Ex Convento de San Francisco de Asís, Tepeaca: donde se ocultan los ángeles
Con muros gruesos y traza defensiva, propia de los primeros conventos del virreinato, el Ex Convento de San Francisco de Asís, en Tepeaca, Puebla, es una de las fundaciones franciscanas más antiguas del país. Levantado cerca de 1530 sobre la entonces llamada Villa de Segura de la Frontera, concluyó su construcción en 1593, con posteriores adecuaciones en los siglos XVII y XVIII.
Su arquitectura condensa esa historia transformaciones: muestra características barrocas y trazos salomónicos, además de arcos y jambas medievales y restos de pinturas florales color rojo en su fachada. Los laterales sobresalen por sus imponentes contrafuertes, rematados por los garitones que se combinan con las almenas. El portal, que funge como capilla de la Tercera Orden, muestra un bello trabajo barroco en argamasa fechado en 1721.

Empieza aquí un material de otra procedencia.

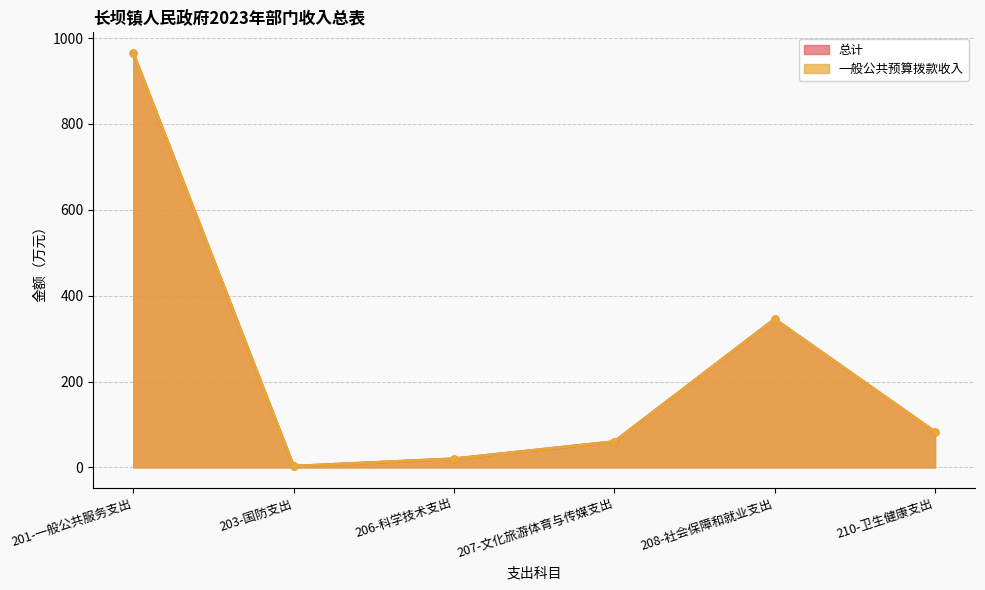

Does the chart display data point markers on the line(s)?

Yes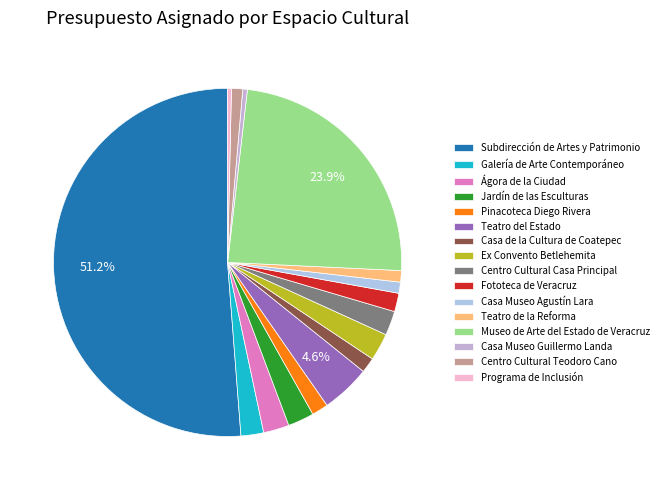

To the nearest percent, what is the average slice percentage?

6%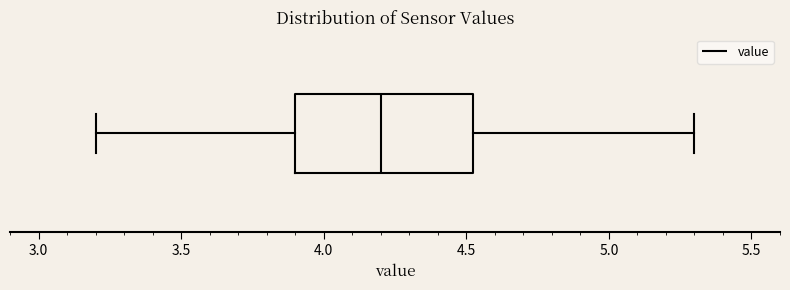

Transcribe this box plot: give where the median line is, the range the box spans, and where the two whiskers end, as read against the x-axis. The values are not printed on the chart, so give them approximately, as read against the axis.

median 4.20, box 3.90 to 4.55, whiskers 3.20 to 5.30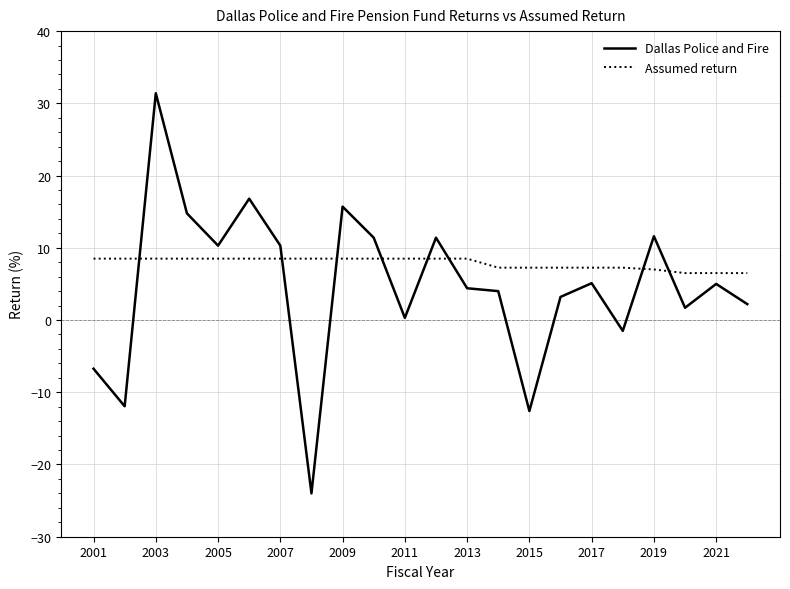

Which series has the widest spread of values?

Dallas Police and Fire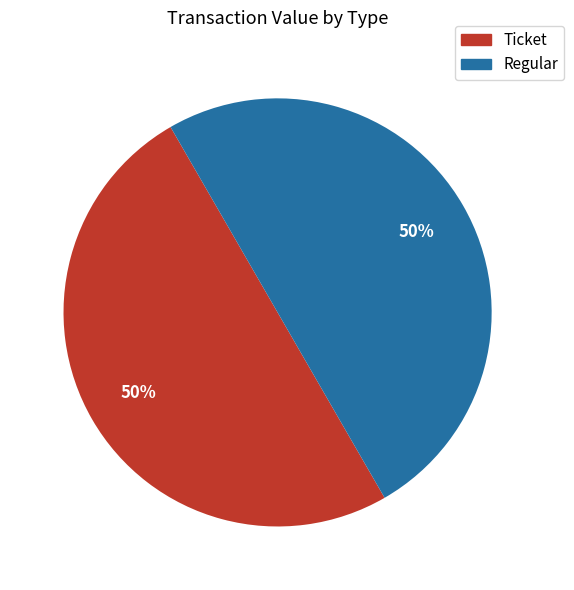

To the nearest percent, what is the average slice percentage?

50%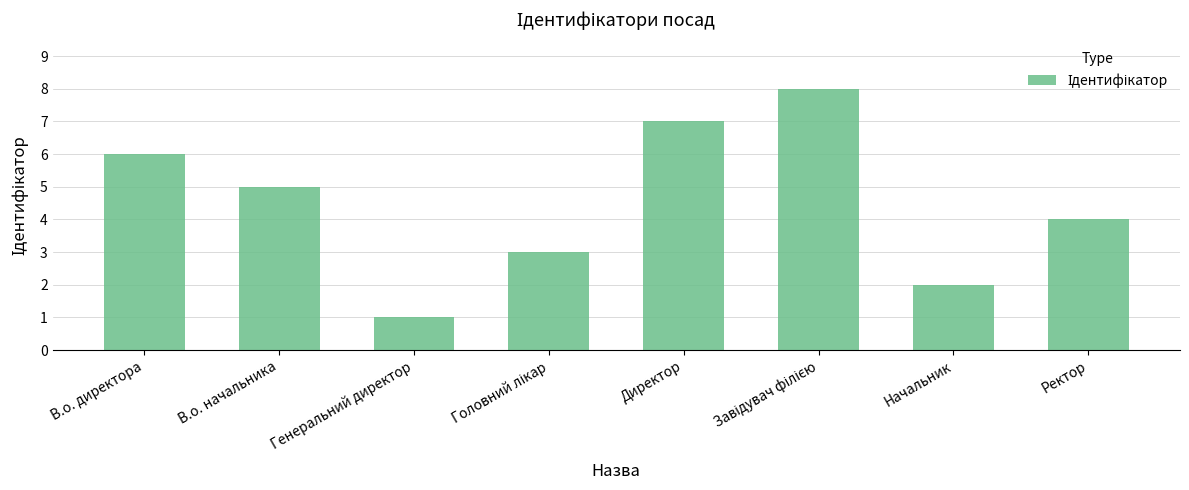

Where is the data nearest to the value 4?

Ректор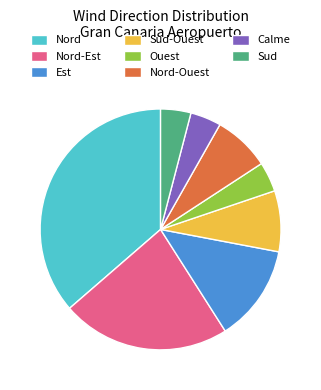

Is it true that Sud-Ouest is 8% of the pie?

True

Destaca por los detalles descubiertos tras las obras de rehabilitación que se realizaron entre 2013 y 2014 por personal especializado del INAH en las fachadas norte y poniente, donde quedaron al descubierto imágenes ocultas por varios siglos: un ángel de mejillas sonrosadas soplando a otro querubín, un tlacuilo con palmas en mano y una figura de Cristo con las manos abiertas, que convive con chalchihuites y ondas de agua azul.
Tras pasar al clero secular en el siglo XVII, este recinto obtuvo el rango de parroquia principal de Tepeaca: un templo que nos cuenta la historia de la piedra que se convirtió en adoratorio durante el esplendor de la Nueva España.